Vers des vignes marseillaises
Une fois cette première étape accomplie, in fine, « l’ambition reste d’avoir cinq à dix hectares à Marseille afin de planter nos propres vignes ». Après un projet à Allauch tombé à l’eau pour la saison, We Wine s’est lancé à la recherche d’un terrain auprès de la municipalité marseillaise et de la Métropole.
« Ce n’est pas gagné, mais nous leur avons apporté plusieurs arguments intéressants, témoigne Lionel Boillot. Notamment celui que les vignes ne brûlent pas et constituent un rempart aux incendies.

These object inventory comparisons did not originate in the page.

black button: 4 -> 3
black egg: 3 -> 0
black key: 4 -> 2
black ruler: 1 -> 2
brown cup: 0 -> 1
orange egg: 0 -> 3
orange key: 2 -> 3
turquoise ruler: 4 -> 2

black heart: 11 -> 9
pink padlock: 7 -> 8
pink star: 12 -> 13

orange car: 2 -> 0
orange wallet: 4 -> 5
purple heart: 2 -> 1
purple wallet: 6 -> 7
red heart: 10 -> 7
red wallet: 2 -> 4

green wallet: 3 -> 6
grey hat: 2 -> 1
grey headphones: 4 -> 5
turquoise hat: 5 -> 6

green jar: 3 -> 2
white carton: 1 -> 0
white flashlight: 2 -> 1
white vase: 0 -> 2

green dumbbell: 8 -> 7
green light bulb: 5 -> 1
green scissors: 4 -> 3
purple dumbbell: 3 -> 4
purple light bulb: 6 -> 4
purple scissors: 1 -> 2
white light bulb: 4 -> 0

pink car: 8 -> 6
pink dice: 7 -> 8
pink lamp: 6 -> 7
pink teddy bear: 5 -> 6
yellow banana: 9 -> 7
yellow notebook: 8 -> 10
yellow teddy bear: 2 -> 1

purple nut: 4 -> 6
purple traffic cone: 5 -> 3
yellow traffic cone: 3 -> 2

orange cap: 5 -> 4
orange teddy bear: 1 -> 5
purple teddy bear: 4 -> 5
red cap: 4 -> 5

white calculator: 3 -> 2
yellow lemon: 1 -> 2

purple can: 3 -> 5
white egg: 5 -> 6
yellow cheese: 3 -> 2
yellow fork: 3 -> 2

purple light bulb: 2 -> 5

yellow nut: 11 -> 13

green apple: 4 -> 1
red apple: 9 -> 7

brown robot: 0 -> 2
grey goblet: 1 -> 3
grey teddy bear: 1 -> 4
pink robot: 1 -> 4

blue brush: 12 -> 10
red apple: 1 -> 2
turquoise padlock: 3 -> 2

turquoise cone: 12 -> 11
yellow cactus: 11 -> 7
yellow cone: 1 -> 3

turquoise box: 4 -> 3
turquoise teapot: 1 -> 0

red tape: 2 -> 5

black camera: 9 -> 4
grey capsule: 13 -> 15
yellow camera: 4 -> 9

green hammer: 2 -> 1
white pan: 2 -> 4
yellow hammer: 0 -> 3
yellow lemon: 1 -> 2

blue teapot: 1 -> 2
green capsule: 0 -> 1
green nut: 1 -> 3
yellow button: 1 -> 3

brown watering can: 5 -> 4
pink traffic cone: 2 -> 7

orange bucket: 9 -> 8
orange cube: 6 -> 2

Et sur le plan éducatif, cela peut être très intéressant : on pourrait accueillir des classes et leur apprendre la fabrication du vin et du jus de raisin », imagine le négociant, qui mise aussi sur le côté ludique et pédagogique d’un vignoble urbain et à la rusticité de cette culture adaptée aux pentes et aux restanques.
Une démarche qui correspondrait au plan d’action d’agriculture urbaine de la Métropole et pourrait s’inscrire plus généralement dans la volonté des collectivités de faire revenir la production alimentaire en ville. Si la municipalité n’est pas favorable à son projet, Lionel compte sur des terres privées de paysans ou des terrains classés inconstructibles.
Mais en attendant de réaliser ce rêve fou, Lionel est en train de monter des ateliers œunotouristiques de dégustation de son vin, en accord avec les mets de la Laiterie Marseillaise (7e), les chocolats de Françoise (12e) et les tartinades de Timon et Sourrieu (4e). « Quand un touriste vient à Marseille, il ne pense à acheter que du savon et du pastis, lance Lionel Boillot. Alors qu’en réalité, il y a beaucoup d’autres produits à découvrir »… et pourquoi pas bientôt du vin d’ici ?
Informations pratiques
Vous pouvez retrouver les Vins de Mars aux adresses suivantes : les boutiques du Vin sobre (6e, 8e et 9e), le Comptoir des vins (8e), la Meulerie (2e), la Descente des Accoules (2e), Le bout du quai (2e), Massilia bar à tapas (2e)… et aux restaurants La Grotte (8e), L’Aromat (1er) et Madie les Galinettes (2e).
Compter 10 € les 75 cl pour On craint dégun, 16 € pour La baie des singes, 28 € pour MARS.